The examples of imperialism on the African continent are endless—just next door to Rwanda lived the autocratic head of Zaire (now the Democratic Republic of the Congo), Mobutu Sese Seko, one of the most infamous, corrupt and shockingly brutal rulers Africa has ever seen. Mobutu’s rule, the result of a CIA-orchestrated coup to remove former anti-colonialist leader Patrice Lumumba, was marked by widespread torture, executions and the starvation of millions of citizens even as he embezzled billions from the Congo. Mobutu received enormous aid from the US, France, the United Kingdom and other imperialist countries for decades.

Mobutu With Nixon

Connecting the Dots
Behind imperialism lies capitalism and the bourgeoisie. The demand for a key metal (coltan) used in electronic devices such as iPods and PlayStation 2′s was a driving force behind international capital playing different sides off each other in the ongoing wars in sub-Saharan Africa, which have involved eight nations, killed over 5 million people to date and displaced many more. During the war, massive amounts of the rare metal, found predominately in the Congo, were stolen at the price of countless lives.

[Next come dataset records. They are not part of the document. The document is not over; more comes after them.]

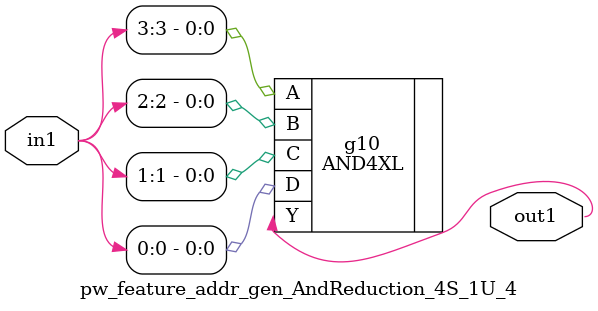
<source format=v>
`timescale 1ps / 1ps


module pw_feature_addr_gen_AndReduction_4S_1U_4(in1, out1);
  input [3:0] in1;
  output out1;
  wire [3:0] in1;
  wire out1;
  AND4XL g10(.A (in1[3]), .B (in1[2]), .C (in1[1]), .D (in1[0]), .Y
       (out1));
endmodule



</source>
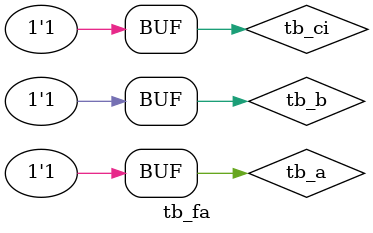
<source format=v>
`timescale 1ns/100ps

module tb_fa;
	
	reg tb_ci, tb_a, tb_b;
	wire tb_co, tb_s;
	
	//named mapping
	fa U0_fa(
		.ci (tb_ci),
		.a (tb_a),
		.b (tb_b),
		.co (tb_co),
		.s (tb_s)
		);
	
	initial begin
		 tb_ci = 0; tb_a = 0; tb_b = 0;
	#10;tb_ci = 0; tb_a = 0; tb_b = 1;
	#10;tb_ci = 0; tb_a = 1; tb_b = 0;
	#10;tb_ci = 0; tb_a = 1; tb_b = 1;
	#10;tb_ci = 1; tb_a = 0; tb_b = 0;
	#10;tb_ci = 1; tb_a = 0; tb_b = 1;
	#10;tb_ci = 1; tb_a = 1; tb_b = 0;
	#10;tb_ci = 1; tb_a = 1; tb_b = 1;
	#10;
	end
endmodule

</source>
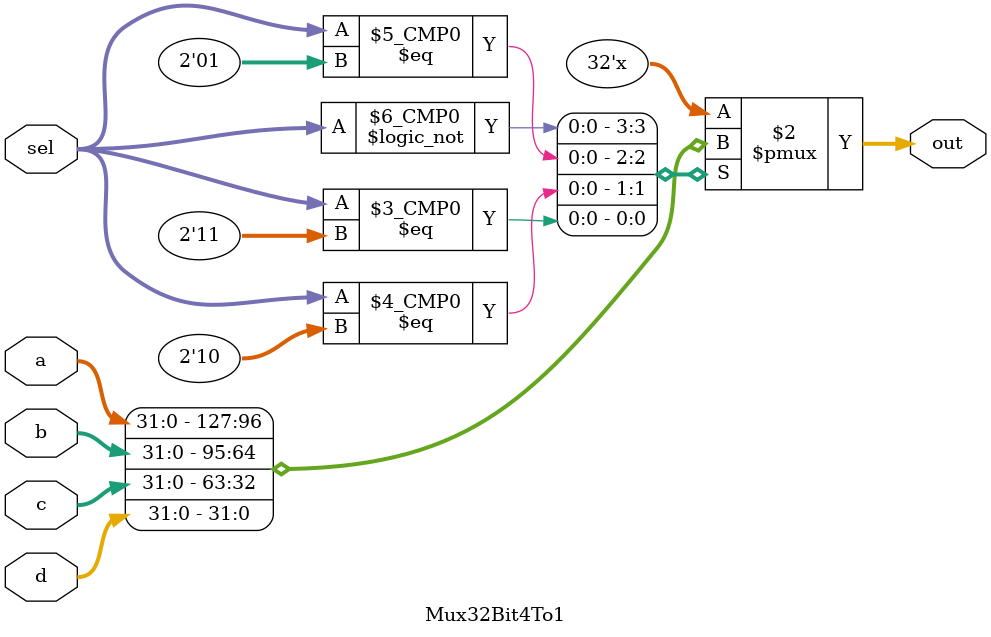
<source format=v>
`timescale 1ns / 1ps


module Mux32Bit4To1(out, a, b, c, d, sel);
    input [31:0] a, b, c, d;
    input [1:0] sel;
    output reg [31:0] out;
    
    
    always @(*) begin
    case (sel)
    0:out<=a ;
    1:out<=b ;
    2:out<=c ;
    3:out<=d ;
    endcase
    end
    
    
endmodule

</source>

This is also not to mention the entire history of Africa itself, which is marked by centuries of colonialism, relaxed in only the smallest ways since World War II. History must be looked to—imperialist coalitions once invaded Somalia to “end famine” just like they invaded Haiti to “bring democracy” and Bosnia to be “peacekeepers.” In every instance, the situation was made worse and exacerbated by the presence of foreign powers. Why is this? Is it because the United States is incompetent? Perhaps it is because the United States is simply foolish, or it doesn’t try hard enough? No such magic. The truth is that the United States and other imperialist powers can do no good in these countries because they do not wish to. Western countries have vast material interests in Africa, particularly resources such as oil, copper and diamonds. Powers like the US government have no intention or interest in helping the people of Sudan carry through a genuine solution to the Civil War.

Peace in Sudan cannot be built on occupation—to argue that it can is the talk of imperialists in the West. Every major colonialist intervention in history was built upon the excuse of a “civilizing mission.” Iraq should stand as a warning about the imperial government’s ability to stop ethnic violence. An occupation would certainly spread the Civil War further into the other regions of Sudan and make the entire country yet another victim of the so-called “Global War On Terror.”